* [Stored items]:
--------------------

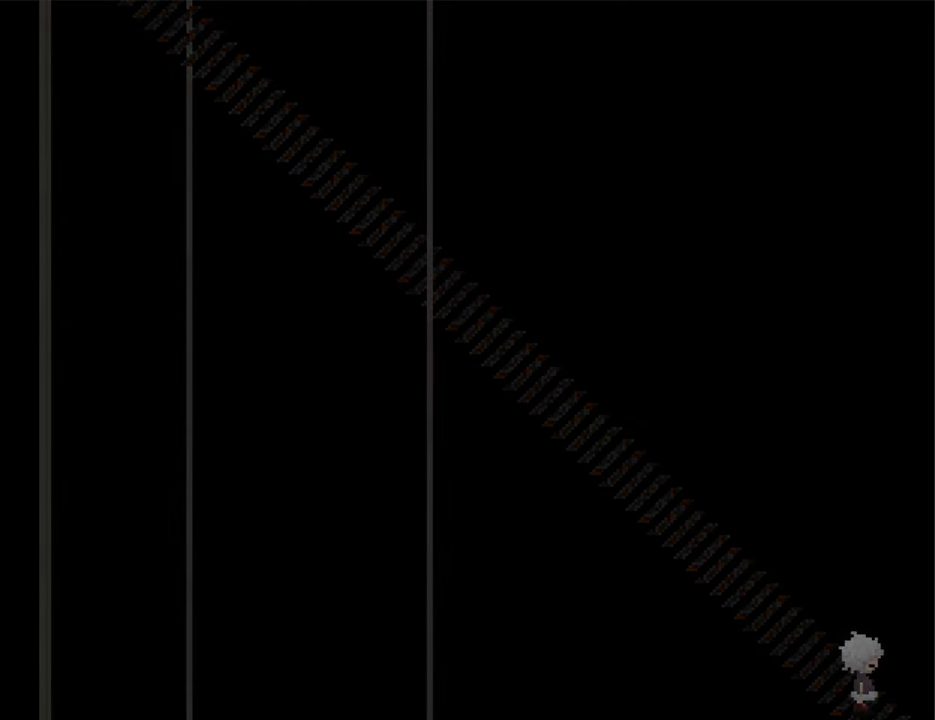
{"keys": ["down"], "events": [[67, "right", "up"]]}
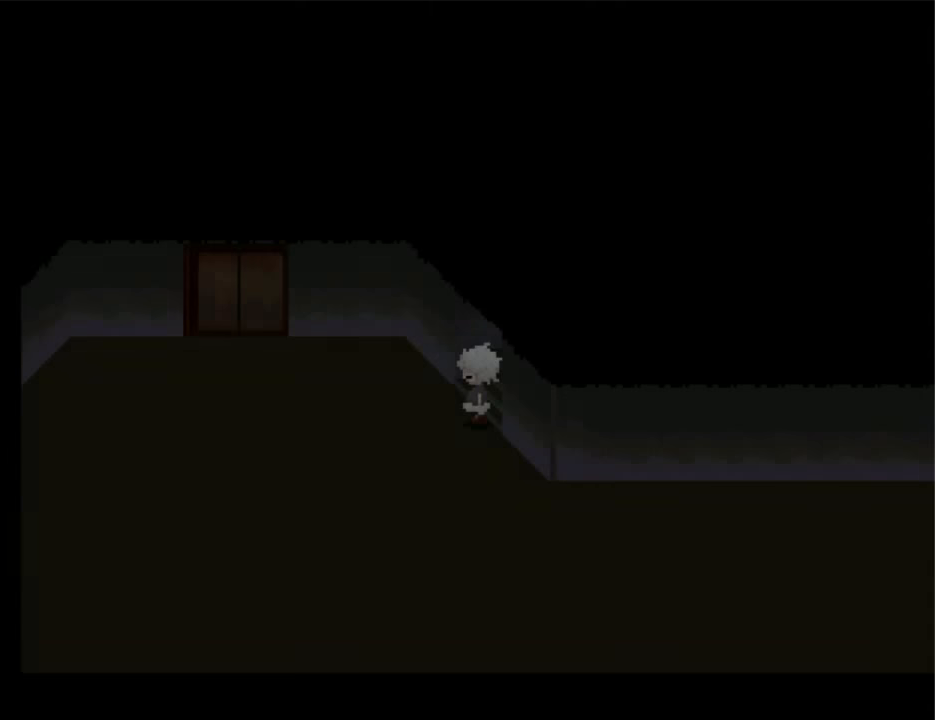
{"keys": ["down"], "events": []}
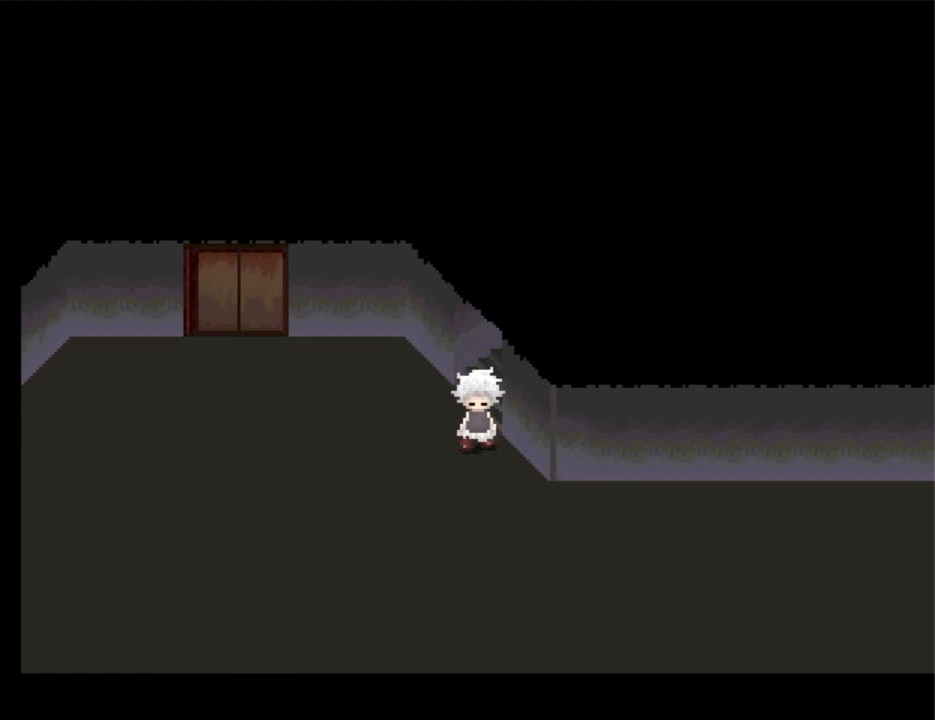
{"keys": ["right"], "events": [[267, "right", "down"], [334, "down", "up"]]}
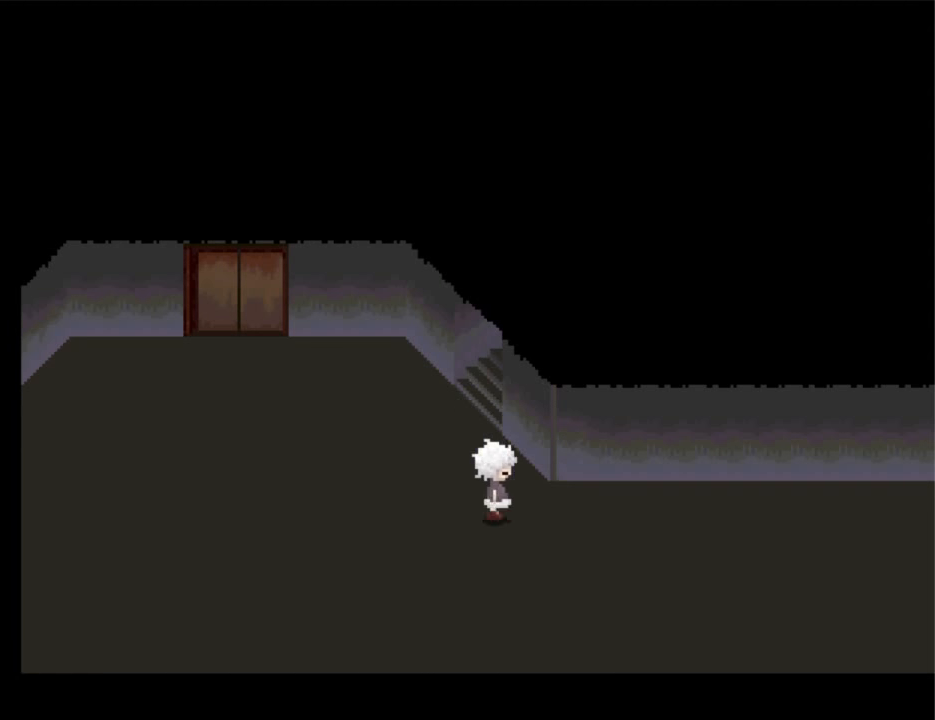
{"keys": ["right"], "events": []}
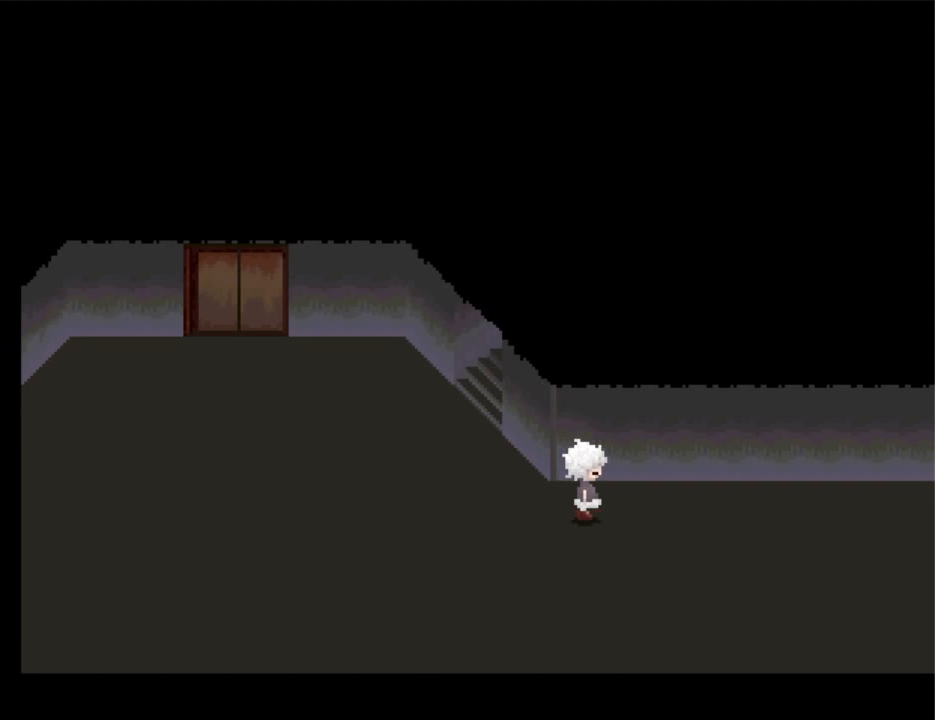
{"keys": ["right"], "events": []}
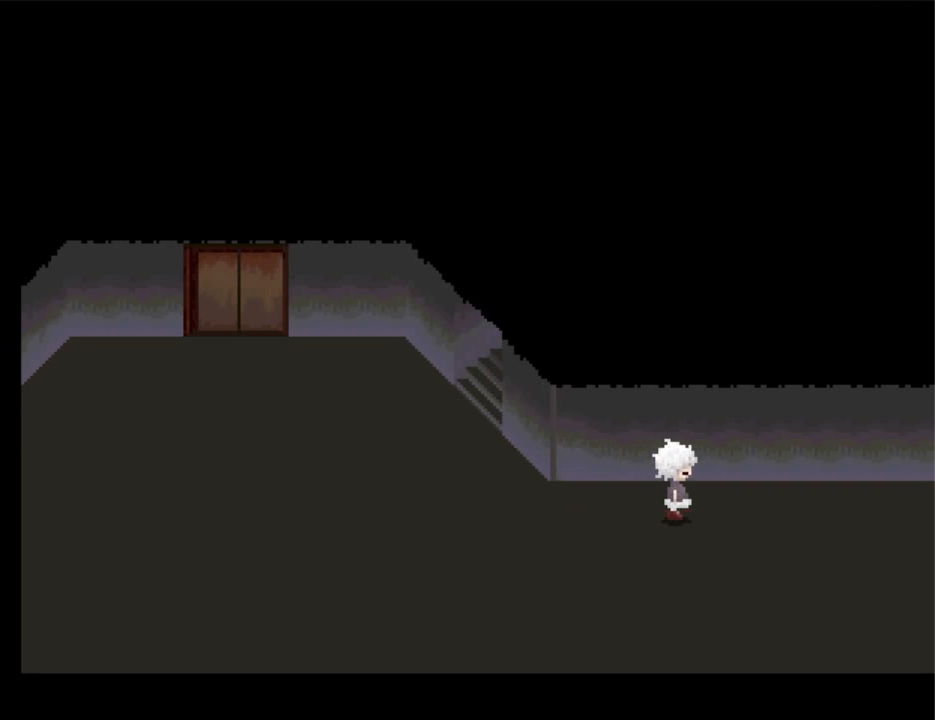
{"keys": ["right"], "events": []}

--------------------

* [Assignment]:
Your answer must be an exact repeat of the records above, with no pictures in it.

* [Exercise answer]:
{"keys": ["down"], "events": [[67, "right", "up"]]}
{"keys": ["down"], "events": []}
{"keys": ["right"], "events": [[267, "right", "down"], [334, "down", "up"]]}
{"keys": ["right"], "events": []}
{"keys": ["right"], "events": []}
{"keys": ["right"], "events": []}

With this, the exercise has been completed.